The standard originally provided for an adjustable and maximum limit feature; however, later revisions by new committee members removed the adjustable feature from the latest version of the standard.
ASSE 1070 valves can be used on handwashing sinks, shampoo bowls, bathtubs, whirlpool bathtubs, bidets, shampoo sinks, pedicure bowls, or on a group of lavatories or other fixtures requiring tempered water. They also can be used on older two-handle installations that do not have maximum pressure or temperature-compensating controls as a maximum temperature limit. However, this device will not prevent thermal shock from pressure imbalances between the hot and cold water systems. l
Ron George, CPD, ASSE 12080 Legionella Management Professional, is president of Plumb-Tech Design & Consulting Services. Visit www.plumb-techllc.com for more information or call 734-755-1908.
Why 120 F?
The model codes limit the maximum allowable temperature flowing from various bathing and washing fixtures — such as showers, bathtubs, whirlpool bathtubs and combination tub-showers — to 120 F. That temperature allows a moderate amount of time for a bather to summon help or get out of harm’s way before a serious, irreversible scald injury can occur in adult males.
Unfortunately, the data used to determine the maximum allowable temperatures did not include times and temperatures for women, children, the elderly and persons with disabilities who often require more time or lower temperatures to avoid serious scald injuries before they can get out of harm’s way.
The codes require a maximum temperature limit-stop adjustment to 120 F on a shower valve or tub-shower valve that must conform to the shower and tub-shower valve standards listed in the codes. The maximum temperature limit-stop on a shower or tub-shower valve allows an adjustment to a maximum temperature of hot water flowing from the fixture, given a constant supply temperature.
Instantaneous water heaters and heat exchangers are notorious for providing wildly fluctuating hot water outlet temperatures.

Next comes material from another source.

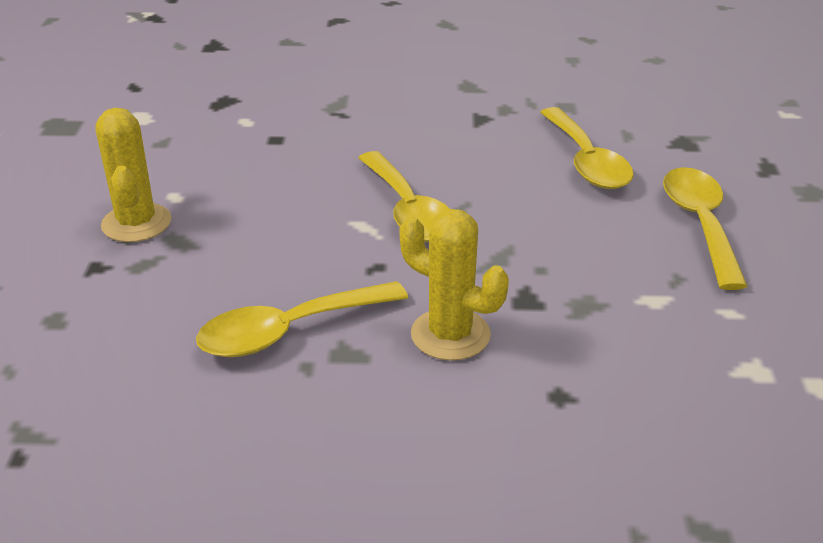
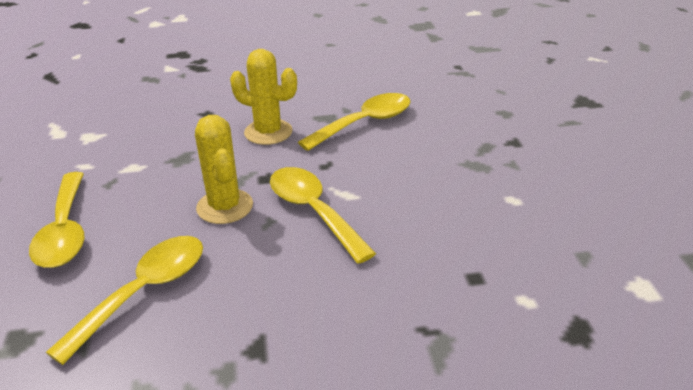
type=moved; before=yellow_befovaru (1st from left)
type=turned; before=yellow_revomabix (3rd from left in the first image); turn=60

So, temperature-actuated mixing valves are recommended downstream of heat exchangers and instantaneous water heaters to meet the temperature limits established by the codes.
Many packaged water heaters employing a heat exchanger use a mixing valve as part of the water heater package to stabilize the system temperatures. In addition, there are standards for inline temperature-limiting valves conforming to ASSE 1070. The valves can be located near a fixture to mix cold water with hot water and provide hot water that will be limited to a maximum of 120 F or a lower setting.
I have served on or participated in about every code and standard committee dealing with water heaters and temperature controls in the model plumbing codes dealing with the production and distribution of domestic hot water systems. Over the last 30 or more years, there have been many discussions in these committees over what the maximum safe hot water temperature to require in the codes.
These committees, working groups, task groups and ad-hoc committees all referred to the research on burn studies done by Drs. Moritz & Henriques at Harvard Medical College.
In the beginning, when they started their burn studies, they tested for first-degree burns on adult males in the military shortly after World War I. When it came to studying second- and third-degree burns, surprisingly, they could not get any volunteers, so they decided to use young pigs with skin thicknesses measured to be equivalent to that of adult males.
Women, children and the elderly have thinner skin than healthy adult males. Further research has shown that with thinner skin, women, children and the elderly will receive second-degree blistering burns and third-degree deep tissue burns in less time or at slightly lower temperatures than those published in the burn studies of adult males and pigs (porcine).